Managing "Deep Uncertainty": A Dynamic Risk Register
Optimizing investment is only half the battle; managing the execution in a conflict zone is the other. Traditional risk assessments fail in "deeply uncertain" environments because they rely on historical data. In the context of the DRC, static probabilities are dangerous; a report stating there is a "20% chance of unrest" is useless once a crisis begins. A more effective approach involves a Risk Register for Emerging Technologies, which uses "proxies for likelihood" rather than static probabilities. The core of this framework is the use of Signpost Indicators, tailored, forward-looking metrics that serve as early warning systems.
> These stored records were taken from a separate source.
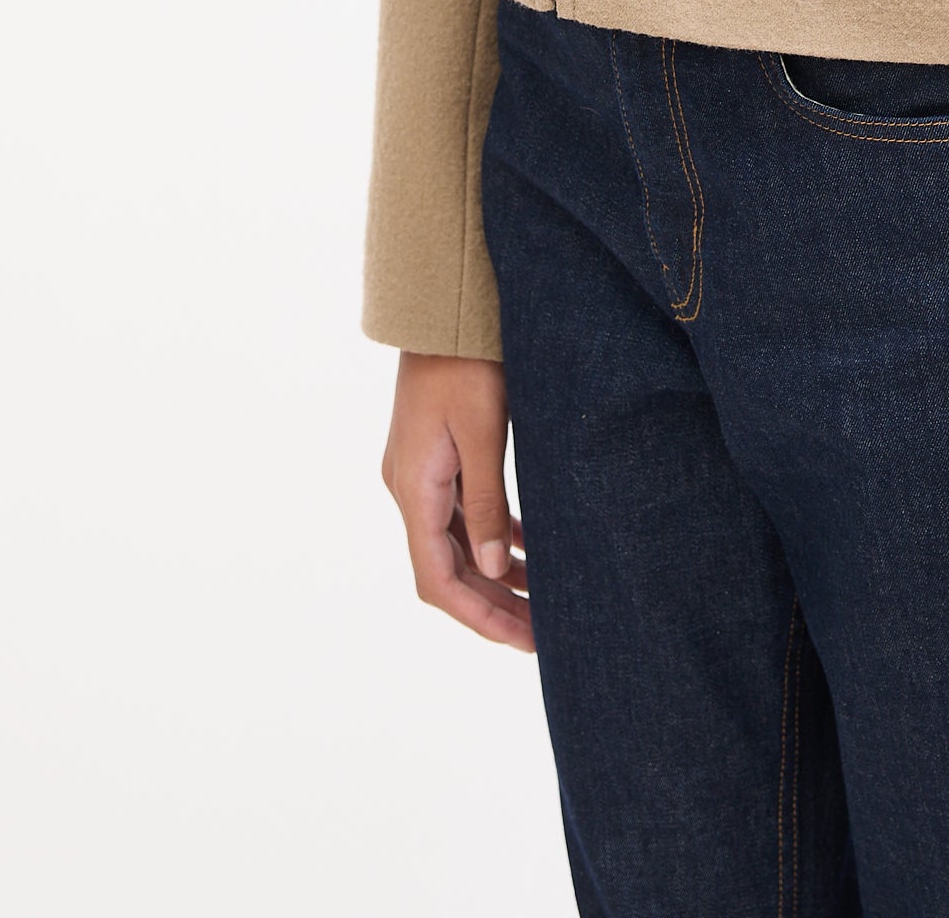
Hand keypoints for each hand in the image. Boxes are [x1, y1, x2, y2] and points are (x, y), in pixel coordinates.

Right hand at [381, 351, 532, 649]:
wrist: (441, 307)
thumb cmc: (465, 363)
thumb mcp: (484, 433)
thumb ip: (487, 503)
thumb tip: (495, 570)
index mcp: (414, 489)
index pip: (439, 580)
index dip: (479, 616)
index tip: (522, 640)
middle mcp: (407, 488)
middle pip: (447, 568)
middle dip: (492, 604)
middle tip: (540, 633)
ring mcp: (417, 472)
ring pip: (455, 543)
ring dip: (493, 573)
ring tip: (540, 599)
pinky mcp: (432, 456)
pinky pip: (459, 513)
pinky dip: (489, 535)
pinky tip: (523, 547)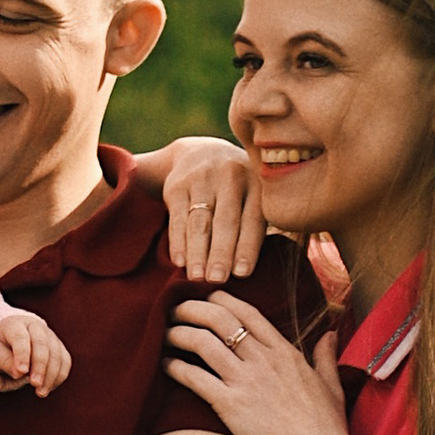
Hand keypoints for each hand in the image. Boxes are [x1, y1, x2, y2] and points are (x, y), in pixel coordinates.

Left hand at [0, 309, 72, 395]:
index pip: (20, 337)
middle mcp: (35, 326)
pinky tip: (49, 388)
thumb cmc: (1, 348)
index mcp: (15, 324)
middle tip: (35, 384)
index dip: (22, 354)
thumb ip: (4, 362)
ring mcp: (50, 335)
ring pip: (56, 354)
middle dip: (40, 366)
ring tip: (40, 392)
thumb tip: (19, 373)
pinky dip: (59, 376)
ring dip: (51, 375)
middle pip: (42, 344)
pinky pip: (65, 361)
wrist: (12, 341)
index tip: (21, 372)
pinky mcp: (59, 347)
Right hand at [139, 138, 265, 286]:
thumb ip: (257, 224)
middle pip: (225, 221)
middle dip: (220, 253)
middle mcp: (231, 176)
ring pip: (199, 222)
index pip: (252, 219)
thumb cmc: (236, 191)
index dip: (247, 247)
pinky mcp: (178, 185)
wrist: (202, 154)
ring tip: (196, 278)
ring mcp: (203, 178)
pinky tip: (179, 262)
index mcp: (257, 182)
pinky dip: (178, 242)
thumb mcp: (253, 196)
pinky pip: (177, 218)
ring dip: (197, 252)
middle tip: (217, 281)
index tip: (241, 274)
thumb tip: (249, 272)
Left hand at [165, 291, 354, 434]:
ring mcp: (246, 381)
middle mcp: (263, 360)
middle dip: (193, 308)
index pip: (248, 313)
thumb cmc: (326, 427)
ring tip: (164, 333)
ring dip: (179, 333)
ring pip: (203, 343)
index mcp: (286, 352)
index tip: (207, 296)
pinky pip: (195, 378)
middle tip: (176, 309)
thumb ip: (325, 356)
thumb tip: (330, 334)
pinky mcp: (230, 406)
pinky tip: (165, 364)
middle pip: (220, 320)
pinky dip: (175, 367)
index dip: (223, 299)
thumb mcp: (331, 384)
For example, rather than vaguely monitoring "political instability," the register would track specific adoption lags, such as the abandonment of U.S.-supplied mining equipment or sudden regulatory shifts by the Ministry of Mines.
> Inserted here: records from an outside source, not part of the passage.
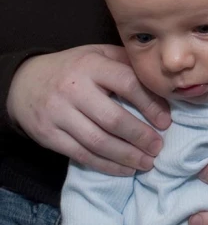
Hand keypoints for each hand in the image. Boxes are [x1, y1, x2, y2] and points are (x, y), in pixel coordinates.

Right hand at [6, 45, 170, 174]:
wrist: (24, 81)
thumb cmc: (75, 69)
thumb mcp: (99, 55)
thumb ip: (127, 64)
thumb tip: (163, 85)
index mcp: (92, 65)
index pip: (128, 84)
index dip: (151, 105)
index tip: (166, 122)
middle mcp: (73, 88)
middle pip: (114, 119)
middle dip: (141, 137)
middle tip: (158, 147)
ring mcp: (58, 113)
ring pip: (98, 142)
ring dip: (127, 156)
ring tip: (147, 162)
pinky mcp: (48, 135)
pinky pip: (82, 155)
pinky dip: (107, 166)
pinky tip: (126, 169)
Instead of a static report, this "living" register would track dynamic indicators such as:
- Security Shifts: Sudden changes in the movement of armed groups near mining sites.
- Regulatory Instability: Unexpected shifts in mining codes or political leadership.
- Adoption Lag: Real-time data on whether transferred technologies are actually being used or abandoned.
Crucially, this framework assigns a specific "Action Owner" to every risk, be it a USAID program manager or a private sector partner. If a signpost turns red (e.g., an uptick in armed group activity near a specific mine site), the Action Owner is pre-authorized to execute a "hedging action," such as temporarily shifting supply routes or activating community engagement protocols. This allows the U.S. to pivot from reactive crisis management to proactive "shaping actions" that influence outcomes before they deteriorate.
The United States faces a critical window to secure its mineral future and counter strategic competitors. Attempting to match China’s spending dollar-for-dollar is neither feasible nor effective. Instead, the U.S. must compete on quality and strategy, integrating PortMan and dynamic Risk Registers to translate national security goals into prioritized investments. This approach provides the transparency needed to build trust with the DRC government and private sector partners, ensuring that cooperation is not just a slogan, but a sustainable reality. In an era of accelerating competition, such systematic methods are not merely beneficial, but also indispensable for securing American economic prosperity and national security.
Policy Recommendations
- Pilot PortMan analysis for $100M DRC investments in geological mapping and tech transfer within 12 months.
- Deploy digital traceability pilots in 2 artisanal cobalt sites, verifying ethical sourcing via blockchain within 18 months.
- Launch U.S State Department led Risk Register with monthly signpost scans for security/regulatory shifts, assigning Action Owners.
Angesom Teklu is a PhD student in public policy, specializing in AI governance, supply chain security, and economic statecraft in Africa.